A similar study done in Canada highlights that in 2018, 64 lakh Canadians follow a total or partial consumption of meat. Most of the population that did so was millennials or generation Z. A change started by Greta Thunberg is producing visible changes globally. This is the power of an individual.
The advancement in technology and social media has made connecting with people more accessible than ever before. We need an environmentally aware population, and the individual believes that we can change the world.
Let me tell you another example, making the most use of social media, I suppose. On average, the tobacco companies produce 6 trillion cigarettes every year for a billion smoking population. The production of tobacco is responsible for multiple environmental threats at each production stage.
A study by the WHO divides the lifecycle of tobacco into four different stages, and each stage contributes to environmental stress at variable degrees. Let me explain it in more detail.

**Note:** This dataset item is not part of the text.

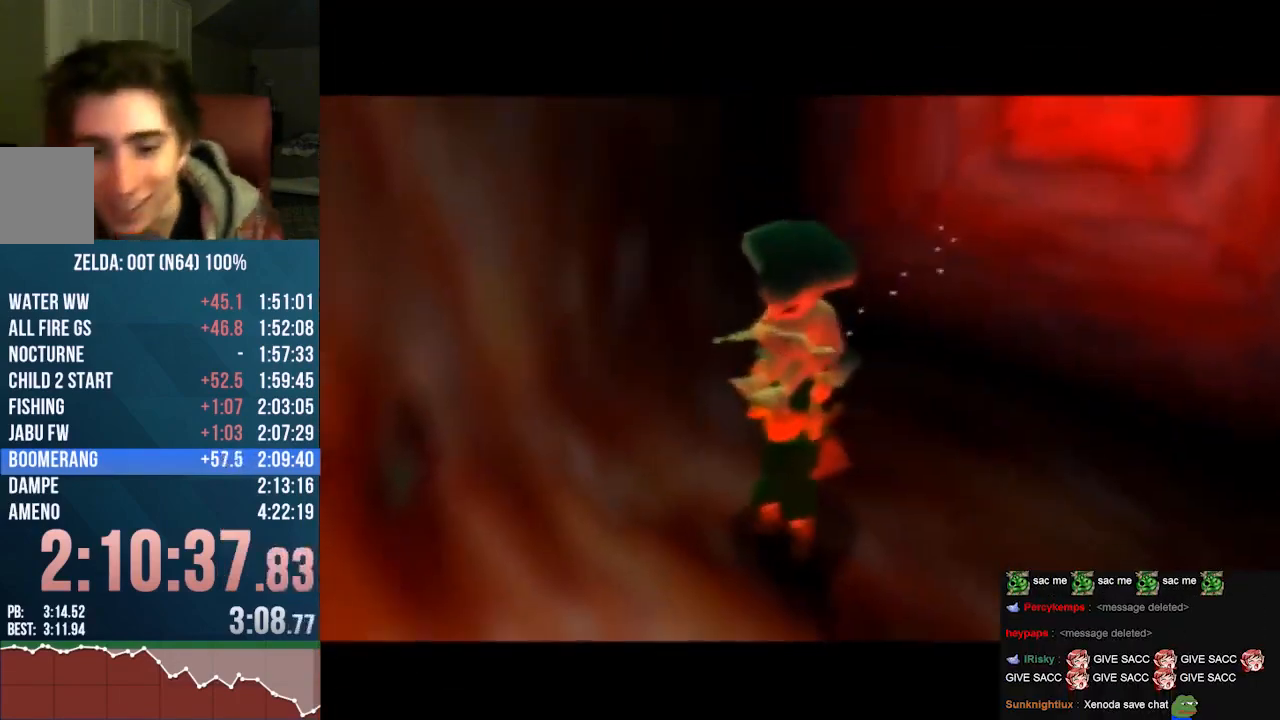
{"buttons": [], "left_stick": "up", "events": [[167, "left_stick", "up"]]}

The first stage is tobacco growing and curing. Growing tobacco results in deforestation in several countries. Additionally, the process is heavily dependent on chemicals for production, resulting in pollution of the soil and water bodies. The second step of manufacturing and distributing tobacco produces a significant amount of solid waste, most of which is non-biodegradable.
The third step is consumption. Well, I believe the picture on the packet of your favourite cigarette paints a good enough illustration of the health risks involved. Besides health risk, cigarettes are a potential cause of forest fires in several parts of the world.
Lastly, the post-consumption step produces the most common waste menace, cigarette buds; the non-biodegradable filter attached with cigarettes accounts for 1,75,200 tonnes of waste annually. Additionally, smoking tobacco is directly responsible for 26,00,000 tonnes of carbon dioxide globally.
Now, let me calculate the same parameters for an individual. If you smoke one cigarette daily for 52 years, you’ll end up producing 3.22 kilograms of non-biodegradable waste buds. Maybe this would force you to think twice before you end up smoking that cigarette.
Stating these points, I would reiterate that we might stand small in front of the system as an individual, but we certainly can spark the reaction. While the debate of collective actions and individual action continues globally, do not forget to pat your back for that one decision of not smoking the cigarette even if no one is watching.
“One person can change the world.” – Rosa Parks.